— START Input —

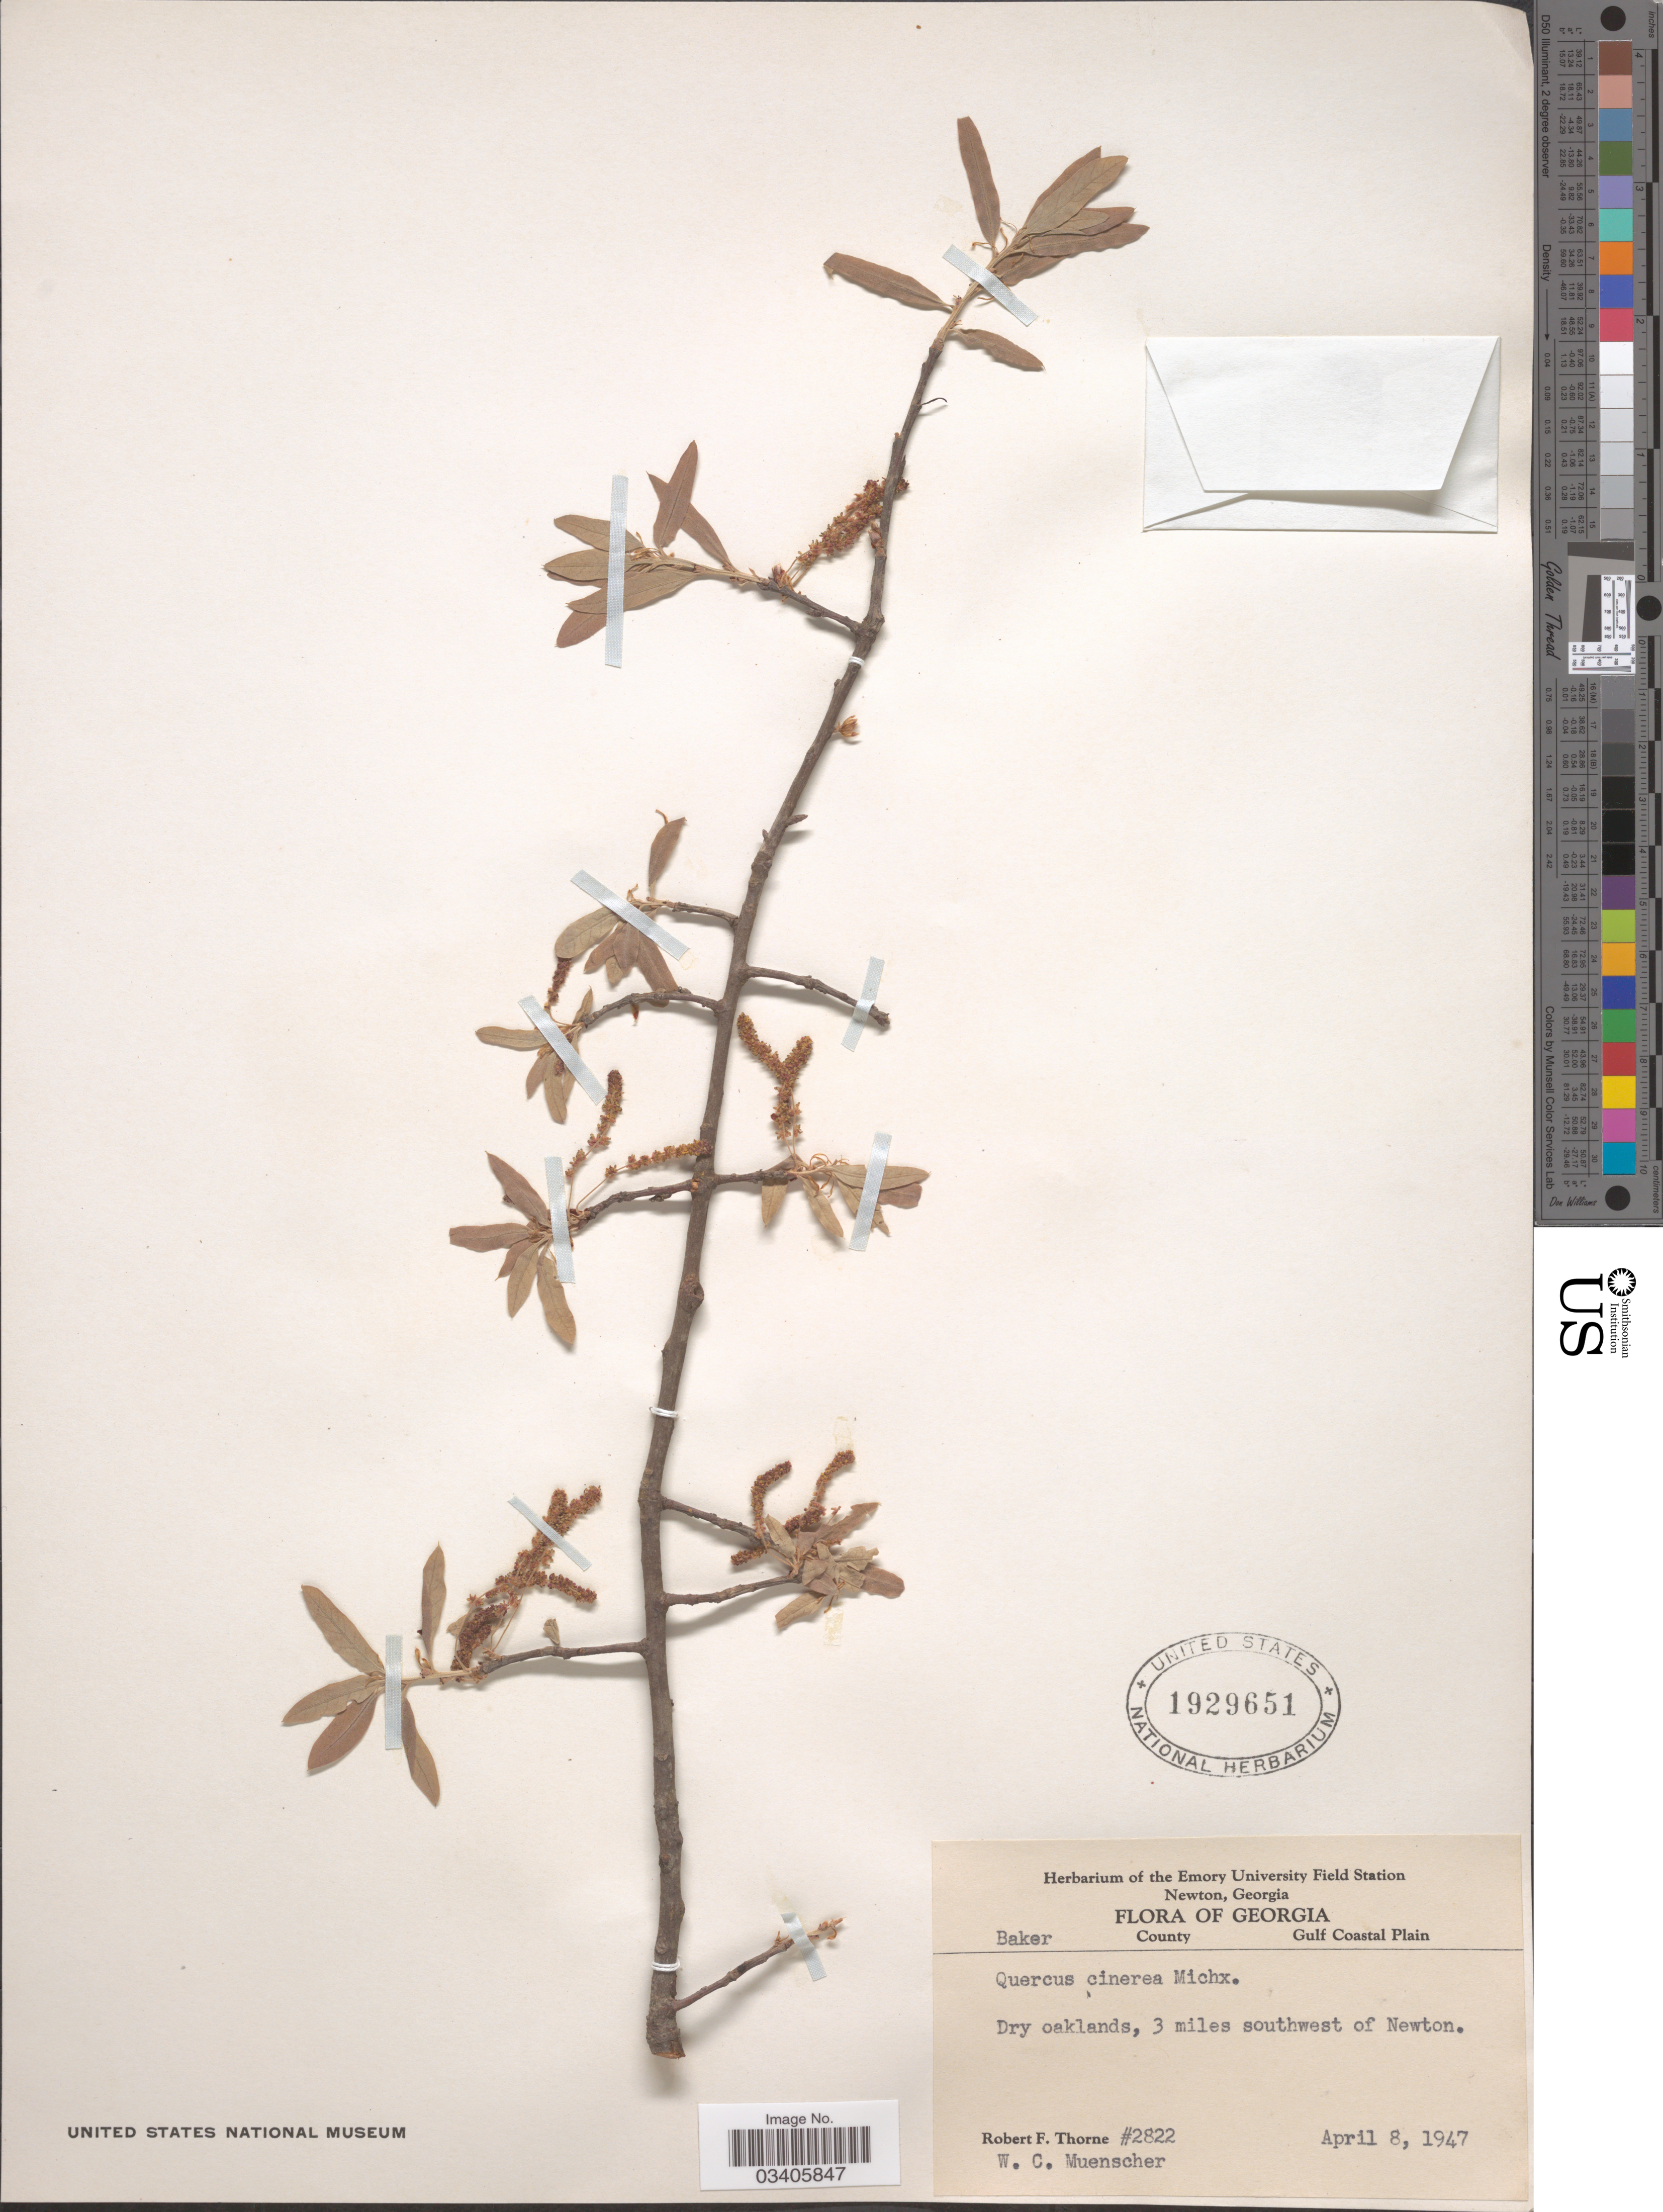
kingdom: Plantae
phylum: Tracheophyta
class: Magnoliopsida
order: Fagales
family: Fagaceae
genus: Quercus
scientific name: Quercus incana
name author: W. Bartram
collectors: R. F. Thorne & W. Muenscher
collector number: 2822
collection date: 1947-04-08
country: United States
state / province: Georgia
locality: Baker County. Gulf Coastal Plain. Dry oaklands, 3 miles southwest of Newton.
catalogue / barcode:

— END Input —

# What is being asked
Rewrite the entries with "catalogue" changed to "catalog" and everything else left as it is. Omit the pictures.

# Answer to the problem
kingdom: Plantae
phylum: Tracheophyta
class: Magnoliopsida
order: Fagales
family: Fagaceae
genus: Quercus
scientific name: Quercus incana
name author: W. Bartram
collectors: R. F. Thorne & W. Muenscher
collector number: 2822
collection date: 1947-04-08
country: United States
state / province: Georgia
locality: Baker County. Gulf Coastal Plain. Dry oaklands, 3 miles southwest of Newton.
catalog / barcode:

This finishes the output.